The Virgin is presented as in her teens, Joseph as a much older man. Four angels hover above them, holding gifts. Two of them hold a scroll with lettering addressed to one of the midwives in the lower portion of the panel. It reads "Tangue puerum et sanabaris" (touch the child and you shall be healed), depicting the pseudepigraphical story of Salome, the doubting midwife, whose scroll here reads "I will believe only what I have touched." According to the Protevangelium of James, Salome extended her hand to ascertain whether Mary was a virgin, and her hand withered. The angels tell her to hold the Christ child instead, and her hand is healed.

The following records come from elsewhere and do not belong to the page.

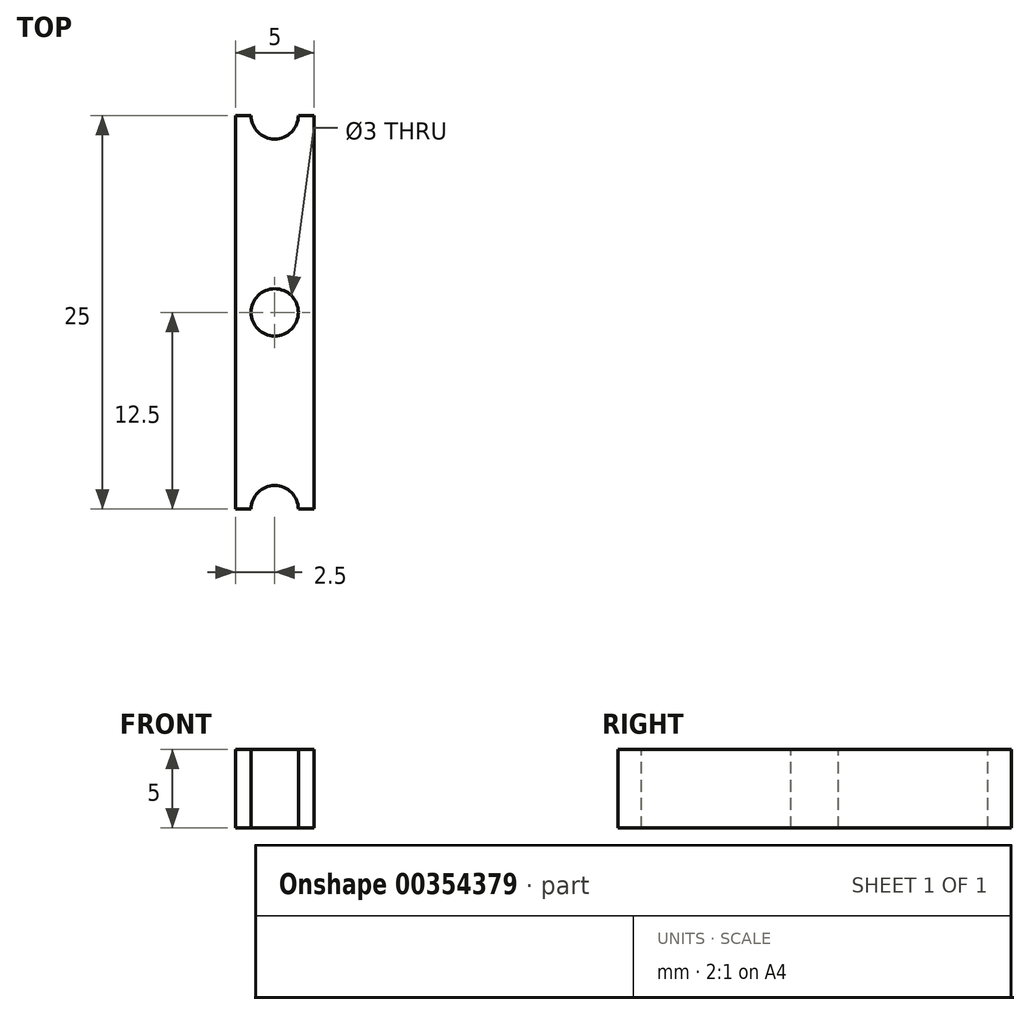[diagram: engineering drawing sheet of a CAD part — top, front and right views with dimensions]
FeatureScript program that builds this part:
annotation { "Feature Type Name" : "Feature", "Feature Type Description" : "" }
export const myFeature = defineFeature(function(context is Context, id is Id, definition is map)
    precondition{}
    {
        {
            assignVariable(context, id + "F0", {"name" : "height", "anyValue" : 5});
        }
        {
            var Q0;
            Q0=qCreatedBy(makeId("Top.planeOp"),FACE);
            var sketch = newSketch(context, id + "F1", { "sketchPlane" : qUnion([Q0])});
            skLineSegment(sketch, "E0.bottom", {"start": v(0, 0) * mm, "end": v(5, 0) * mm});
            skLineSegment(sketch, "E0.top", {"start": v(0, 25) * mm, "end": v(5, 25) * mm});
            skLineSegment(sketch, "E0.left", {"start": v(0, 0) * mm, "end": v(0, 25) * mm});
            skLineSegment(sketch, "E0.right", {"start": v(5, 0) * mm, "end": v(5, 25) * mm});
            skSolve(sketch);
        }
        {
            var Q0;
            Q0 = qSketchRegion(id + "F1", true);
            extrude(context, id + "F2", {"entities" : qUnion([Q0]), "depth" : (getVariable(context, 'height')) * mm, "offsetDistance" : 25 * mm});
        }
        {
            var Q0;
            Q0=makeQuery(id+"F2.opExtrude","CAP_FACE",FACE,{"disambiguationData":[OSD([sQuery(id+"F1.wireOp",EDGE,"E0.bottom"),sQuery(id+"F1.wireOp",EDGE,"E0.top"),sQuery(id+"F1.wireOp",EDGE,"E0.left"),sQuery(id+"F1.wireOp",EDGE,"E0.right")])],"isStart":false});
            var sketch = newSketch(context, id + "F3", { "sketchPlane" : qUnion([Q0])});
            skPoint(sketch, "E1", {"position": v(2.5, 0) * mm});
            skLineSegment(sketch, "E2", {"start": v(2.5, 0) * mm, "end": v(2.5, 25) * mm, "construction": true});
            skPoint(sketch, "E3", {"position": v(2.5, 12.5) * mm});
            skCircle(sketch, "E4", {"center": v(2.5, 12.5) * mm, "radius": 1.5 * mm});
            skLineSegment(sketch, "E5", {"start": v(4, 12.5) * mm, "end": v(4, 0) * mm, "construction": true});
            skArc(sketch, "E6", {"start": v(4, 0) * mm, "mid": v(2.5, 1.5) * mm, "end": v(1, 0) * mm});
            skLineSegment(sketch, "E7", {"start": v(4, 0) * mm, "end": v(1, 0) * mm});
            skLineSegment(sketch, "E8", {"start": v(5, 12.5) * mm, "end": v(0, 12.5) * mm, "construction": true});
            skArc(sketch, "E9.MirrorCS", {"start": v(4, 25) * mm, "mid": v(2.5, 23.5) * mm, "end": v(1, 25) * mm});
            skLineSegment(sketch, "E10.MirrorCS", {"start": v(4, 25) * mm, "end": v(1, 25) * mm});
            skSolve(sketch);
        }
        {
            var Q0;
            Q0 = qSketchRegion(id + "F3", true);
            extrude(context, id + "F4", {"entities" : qUnion([Q0]), "operationType" : NewBodyOperationType.REMOVE, "endBound" : BoundingType.THROUGH_ALL, "oppositeDirection" : true, "depth" : 25 * mm, "offsetDistance" : 25 * mm});
        }
    });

From the little record of Campin, he was an innovator of painting, and here his appeal is to the poverty of the Holy Family. His knowledge of traditional composition is reflected in the positioning of the central figures in the extreme foreground, giving the panel a very tight and focused feel, despite the highly detailed background and landscape. The hut is slanted compared to the outline of the frame, a device later adopted by Rogier van der Weyden in his Bladelin Altarpiece.

Campin places a landscape complete with a view of a lake beyond of the stable, just above the two midwives. Reinforcing the idea of redemption, Salome is given a prominent position, facing outwards towards the viewer in the mid foreground.